When the Human Leads Too Hard

When the human part dominates completely, life can become all obligation and no aliveness.

You may achieve goals, meet expectations, and keep everything running — yet feel strangely empty or disconnected. Every step forward requires force.

 

In these seasons, the soul is not absent.

It is simply waiting to be included again — not to take over, but to restore rhythm.

 

When the Soul Leads Without Grounding

The opposite imbalance is less often discussed but equally real.


Following only impulses toward inspiration or pleasure can neglect the structures that make life sustainable. Bills still need to be paid. Bodies still need rest. Relationships still need attention.

 

The human must sometimes ask the soul to consider responsibility, timing, and practical reality.

 

Joy without grounding eventually collapses into stress.

 

Learning the Rhythm

Balance is not a fixed state. It is an ongoing negotiation between what feels meaningful and what is necessary.

Some days call for focused action and structure.

Others call for rest, reflection, or creative exploration.

And some days require pausing long enough to listen — to find the rhythm that allows both parts of you to move forward together.

 

In a three-legged race, progress comes not from effort alone, but from coordination. The moment both runners trust the shared movement, forward motion becomes easier.

 

Life works the same way.

 

The Gift of Partnership

Perhaps the most compassionate perspective is this:

You are not meant to choose between your humanity and your soul.

You are meant to let them collaborate.

 

The human brings agency, action, and choice.

The soul brings perspective, fulfillment, and direction.
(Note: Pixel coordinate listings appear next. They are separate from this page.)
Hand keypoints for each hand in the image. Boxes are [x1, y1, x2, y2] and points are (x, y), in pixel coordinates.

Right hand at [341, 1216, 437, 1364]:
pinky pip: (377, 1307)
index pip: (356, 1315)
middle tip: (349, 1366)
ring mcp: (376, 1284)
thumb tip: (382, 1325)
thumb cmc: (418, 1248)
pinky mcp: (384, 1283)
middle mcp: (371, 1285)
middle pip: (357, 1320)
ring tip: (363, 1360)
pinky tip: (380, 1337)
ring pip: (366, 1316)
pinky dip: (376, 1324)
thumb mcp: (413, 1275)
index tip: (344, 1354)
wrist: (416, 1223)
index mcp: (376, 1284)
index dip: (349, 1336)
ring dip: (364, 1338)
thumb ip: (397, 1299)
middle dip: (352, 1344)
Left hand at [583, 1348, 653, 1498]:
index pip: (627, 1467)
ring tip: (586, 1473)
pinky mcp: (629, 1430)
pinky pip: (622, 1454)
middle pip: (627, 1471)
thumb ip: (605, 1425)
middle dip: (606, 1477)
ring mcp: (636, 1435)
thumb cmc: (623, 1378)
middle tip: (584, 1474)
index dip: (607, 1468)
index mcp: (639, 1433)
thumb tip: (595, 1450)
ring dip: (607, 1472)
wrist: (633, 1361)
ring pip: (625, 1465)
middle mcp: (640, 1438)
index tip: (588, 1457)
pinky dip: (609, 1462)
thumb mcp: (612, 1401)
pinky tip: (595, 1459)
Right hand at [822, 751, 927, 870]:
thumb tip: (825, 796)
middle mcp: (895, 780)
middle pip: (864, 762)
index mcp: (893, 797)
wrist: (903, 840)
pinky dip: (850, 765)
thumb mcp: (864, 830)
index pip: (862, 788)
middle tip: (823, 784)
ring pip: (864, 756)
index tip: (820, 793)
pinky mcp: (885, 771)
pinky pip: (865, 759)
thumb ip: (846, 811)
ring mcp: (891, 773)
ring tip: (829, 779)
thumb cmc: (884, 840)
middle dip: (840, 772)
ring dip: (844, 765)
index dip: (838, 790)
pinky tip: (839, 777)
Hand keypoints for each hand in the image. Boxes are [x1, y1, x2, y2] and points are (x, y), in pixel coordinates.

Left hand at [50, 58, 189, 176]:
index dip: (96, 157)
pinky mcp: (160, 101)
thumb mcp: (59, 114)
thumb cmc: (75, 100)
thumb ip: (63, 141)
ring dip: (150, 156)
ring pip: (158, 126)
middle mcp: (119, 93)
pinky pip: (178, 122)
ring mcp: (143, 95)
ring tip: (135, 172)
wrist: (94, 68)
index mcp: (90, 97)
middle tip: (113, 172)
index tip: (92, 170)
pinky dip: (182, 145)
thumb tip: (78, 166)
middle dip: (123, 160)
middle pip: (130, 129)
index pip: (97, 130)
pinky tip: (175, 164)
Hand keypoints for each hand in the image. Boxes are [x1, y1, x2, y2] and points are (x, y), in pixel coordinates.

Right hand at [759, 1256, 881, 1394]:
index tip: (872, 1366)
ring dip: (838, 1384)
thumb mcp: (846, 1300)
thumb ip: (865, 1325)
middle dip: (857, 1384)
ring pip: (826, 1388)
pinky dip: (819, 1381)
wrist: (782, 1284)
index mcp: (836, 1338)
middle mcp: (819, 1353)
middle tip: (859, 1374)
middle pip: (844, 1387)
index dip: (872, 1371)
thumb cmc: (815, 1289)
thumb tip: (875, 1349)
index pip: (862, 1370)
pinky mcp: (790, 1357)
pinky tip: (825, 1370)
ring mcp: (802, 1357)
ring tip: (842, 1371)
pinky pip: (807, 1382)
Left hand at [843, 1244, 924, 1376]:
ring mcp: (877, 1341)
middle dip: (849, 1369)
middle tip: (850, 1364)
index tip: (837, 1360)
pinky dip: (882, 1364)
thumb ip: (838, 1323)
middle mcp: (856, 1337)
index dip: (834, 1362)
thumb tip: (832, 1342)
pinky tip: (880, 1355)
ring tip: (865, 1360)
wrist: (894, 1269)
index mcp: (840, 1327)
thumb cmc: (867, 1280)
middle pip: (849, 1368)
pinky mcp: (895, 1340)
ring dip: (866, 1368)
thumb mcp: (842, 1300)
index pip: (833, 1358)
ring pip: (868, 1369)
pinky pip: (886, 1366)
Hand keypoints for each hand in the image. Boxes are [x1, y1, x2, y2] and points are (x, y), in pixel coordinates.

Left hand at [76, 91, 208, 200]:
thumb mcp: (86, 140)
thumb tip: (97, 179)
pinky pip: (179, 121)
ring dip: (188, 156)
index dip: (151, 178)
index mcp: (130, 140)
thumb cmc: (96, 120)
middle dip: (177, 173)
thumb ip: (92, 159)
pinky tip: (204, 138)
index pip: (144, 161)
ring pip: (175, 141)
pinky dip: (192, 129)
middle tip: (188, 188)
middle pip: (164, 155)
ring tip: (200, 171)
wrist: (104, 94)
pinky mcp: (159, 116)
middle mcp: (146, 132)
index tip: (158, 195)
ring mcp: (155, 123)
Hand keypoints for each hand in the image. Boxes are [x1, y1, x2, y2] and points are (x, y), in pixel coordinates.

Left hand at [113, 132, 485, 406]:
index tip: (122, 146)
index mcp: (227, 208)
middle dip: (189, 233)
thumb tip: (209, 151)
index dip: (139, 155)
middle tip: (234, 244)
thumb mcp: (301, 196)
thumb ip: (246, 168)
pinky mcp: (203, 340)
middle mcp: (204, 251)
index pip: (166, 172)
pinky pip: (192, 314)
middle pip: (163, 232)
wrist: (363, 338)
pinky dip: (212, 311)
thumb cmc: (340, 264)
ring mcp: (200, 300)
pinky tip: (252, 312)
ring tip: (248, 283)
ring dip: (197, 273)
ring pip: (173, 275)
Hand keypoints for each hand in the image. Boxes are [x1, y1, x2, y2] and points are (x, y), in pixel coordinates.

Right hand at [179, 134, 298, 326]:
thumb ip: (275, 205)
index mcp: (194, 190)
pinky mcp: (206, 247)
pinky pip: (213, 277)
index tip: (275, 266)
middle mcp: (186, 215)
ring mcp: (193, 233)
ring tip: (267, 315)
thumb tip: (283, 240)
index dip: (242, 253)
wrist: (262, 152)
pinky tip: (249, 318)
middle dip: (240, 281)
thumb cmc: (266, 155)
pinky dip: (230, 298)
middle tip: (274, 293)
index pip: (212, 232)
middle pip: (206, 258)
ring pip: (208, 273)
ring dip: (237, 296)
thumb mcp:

Source holds it all, offering support regardless of the path taken.

 

Balance is what happens when the driver listens to the navigation…when effort and ease take turns…when both legs in the race learn to move in harmony.

 

Balance is not the absence of tension.

It is the graceful movement between structure and freedom, action and reflection, effort and support.

 

It is learning when to lead…when to listen…and when to slow down until both parts of you are ready to move together again.

 

Because the journey was never meant to be carried by one alone —but lived in partnership.

 

Journaling Prompts

·       Where might I be avoiding necessary action in favor of comfort, distraction, or “play”? What would gentle responsibility look like here?

·       If my human self and my soul were partners in a three-legged race, what would each of them be saying right now? What rhythm would allow them to move together?

·       What decision or situation in my life could benefit from both grounded practicality and deeper guidance? What would honoring both look like?

·       What is one small adjustment I could make this week to bring more balance between responsibility and nourishment?

·       What does “moving forward in partnership with myself” mean to me at this stage of my life

Affirmation

I honor both my human needs and my soul’s guidance, moving forward in partnership with my deepest wisdom, with balance and trust.